What you need to do: Reproduce every line of the records below, keeping each one character for character.

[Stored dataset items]
————————

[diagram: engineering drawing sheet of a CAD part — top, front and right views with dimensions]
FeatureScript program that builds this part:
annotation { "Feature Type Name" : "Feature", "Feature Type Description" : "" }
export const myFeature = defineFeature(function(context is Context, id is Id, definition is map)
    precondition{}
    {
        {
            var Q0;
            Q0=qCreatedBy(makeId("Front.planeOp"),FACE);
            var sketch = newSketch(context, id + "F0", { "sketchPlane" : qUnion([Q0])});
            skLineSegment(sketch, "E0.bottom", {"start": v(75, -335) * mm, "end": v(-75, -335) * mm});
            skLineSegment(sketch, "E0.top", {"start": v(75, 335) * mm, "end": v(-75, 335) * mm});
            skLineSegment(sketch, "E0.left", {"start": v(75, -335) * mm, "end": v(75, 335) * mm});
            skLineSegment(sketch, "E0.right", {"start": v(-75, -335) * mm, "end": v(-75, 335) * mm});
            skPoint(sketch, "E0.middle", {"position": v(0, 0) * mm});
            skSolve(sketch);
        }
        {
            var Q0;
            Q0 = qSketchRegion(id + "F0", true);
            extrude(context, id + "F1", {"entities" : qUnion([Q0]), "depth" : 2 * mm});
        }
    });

————————

Answer for this exercise:
[diagram: engineering drawing sheet of a CAD part — top, front and right views with dimensions]
FeatureScript program that builds this part:
annotation { "Feature Type Name" : "Feature", "Feature Type Description" : "" }
export const myFeature = defineFeature(function(context is Context, id is Id, definition is map)
    precondition{}
    {
        {
            var Q0;
            Q0=qCreatedBy(makeId("Front.planeOp"),FACE);
            var sketch = newSketch(context, id + "F0", { "sketchPlane" : qUnion([Q0])});
            skLineSegment(sketch, "E0.bottom", {"start": v(75, -335) * mm, "end": v(-75, -335) * mm});
            skLineSegment(sketch, "E0.top", {"start": v(75, 335) * mm, "end": v(-75, 335) * mm});
            skLineSegment(sketch, "E0.left", {"start": v(75, -335) * mm, "end": v(75, 335) * mm});
            skLineSegment(sketch, "E0.right", {"start": v(-75, -335) * mm, "end": v(-75, 335) * mm});
            skPoint(sketch, "E0.middle", {"position": v(0, 0) * mm});
            skSolve(sketch);
        }
        {
            var Q0;
            Q0 = qSketchRegion(id + "F0", true);
            extrude(context, id + "F1", {"entities" : qUnion([Q0]), "depth" : 2 * mm});
        }
    });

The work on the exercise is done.